# lightning (usb) to optical -> bit ten



## akatreyt (Jan 6, 2012)

I have a bit ten in my car and later this year I'm going to be adding an iPad. Im looking for a way to go lightning cable to optical out. I currently use the pure i20 but I have to go to 30 pin to lightning and its causing me a headache. Looking for something that will make the install a bit more simple. 

Thanks


----------



## t3sn4f2 (Jan 3, 2007)

Apple "digital AV adapter" + "HDMI to S/PDIF extractor"


----------



## jb4674 (Jan 29, 2015)

I'm using an AudioEngine B1 into the optical of my BitOne. 


Sent from my iPhone using Tapatalk


----------



## jsolo53 (Dec 8, 2015)

You would use Apple's usb camera adapter #3. This is a newer item from Apple. It has a lightning connector, a lightning port and a usb port. So its connector connects to your ipad, its lightning port connects to a power source, and its usb port connects to a usb to s/pdif converter. I use Peachtree Audio X1 for the conversion and a 12 volt power adapter for power source. It works reliably and SQ is very high.


----------



## Onyx1136 (Mar 15, 2009)

There's a 5 page thread about this very topic that's explored almost every single option. Happy reading. 
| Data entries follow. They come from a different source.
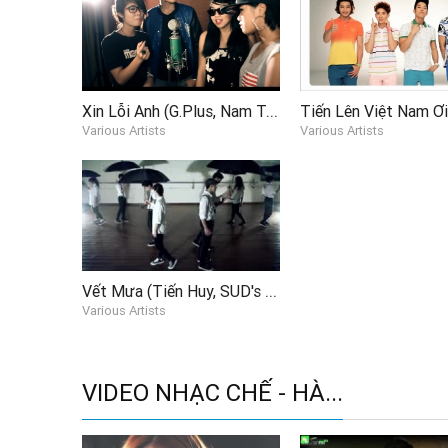
Xin Lỗi Anh (G.Plus, Nam Trương Acoutics Cover)
Various Artists
Various Artists
Vết Mưa (Tiến Huy, SUD's Junior Dancer Cover)
Various Artists
VIDEO NHẠC CHẾ - HÀ...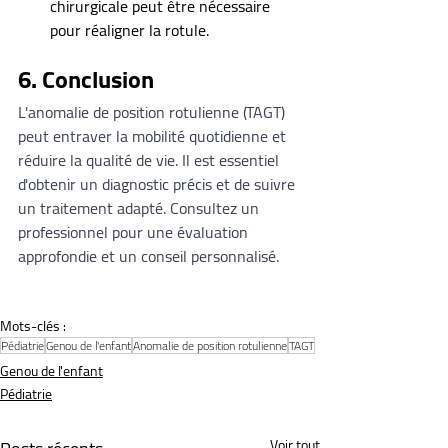
chirurgicale peut être nécessaire 
pour réaligner la rotule.
6. Conclusion
L'anomalie de position rotulienne (TAGT) 
peut entraver la mobilité quotidienne et 
réduire la qualité de vie. Il est essentiel 
d'obtenir un diagnostic précis et de suivre 
un traitement adapté. Consultez un 
professionnel pour une évaluation 
approfondie et un conseil personnalisé.
Mots-clés :
Pédiatrie
Genou de l'enfant
Anomalie de position rotulienne
TAGT
Genou de l'enfant
Pédiatrie
Voir tout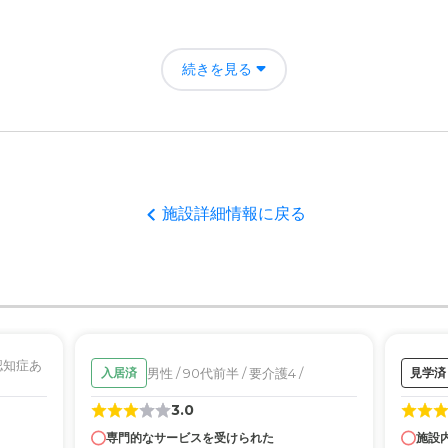
楽の評価
な傘下の下にあるので、その点においては大丈夫だろうと思っている。
にかけてくれること。いつも目を離さず見守ってくれていることが感じ
続きを見る
者の雰囲気について
囲気で忙しそうに作業されていた。入居者に関してはどこも同じように
について
施設詳細情報に戻る
きがあり、内装も明るい気分になる。設備もしっかり管理されて良い印
て
り、家庭で介護していては不安がありましたが、安心して預けるので有
について
 認知症あ
男性 / 90代前半 / 要介護4 /
入居済
見学済
たので他の家族も行きやすかった。日に何度も行けました。環境も良い
3.0
専門的なサービスを受けられた
施設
http://www.diymobileaudio.com/forum...o-discussion/289993-ios-s-pdif-converter.html


----------



## angelo4296 (Aug 16, 2014)

On a bit of a variation of this topic, I am having trouble that never existed before. I can no longer get my Alpine INE W960 to connect with my IPad Mini 2 via the lightning to USB cable. I'd say a few IOS system updates ago, everything worked flawlessly. Any thoughts? Now the only way for me to stream Apple music is to connect via bluetooth which means now I've lost all album artwork, lyrics, etc.


----------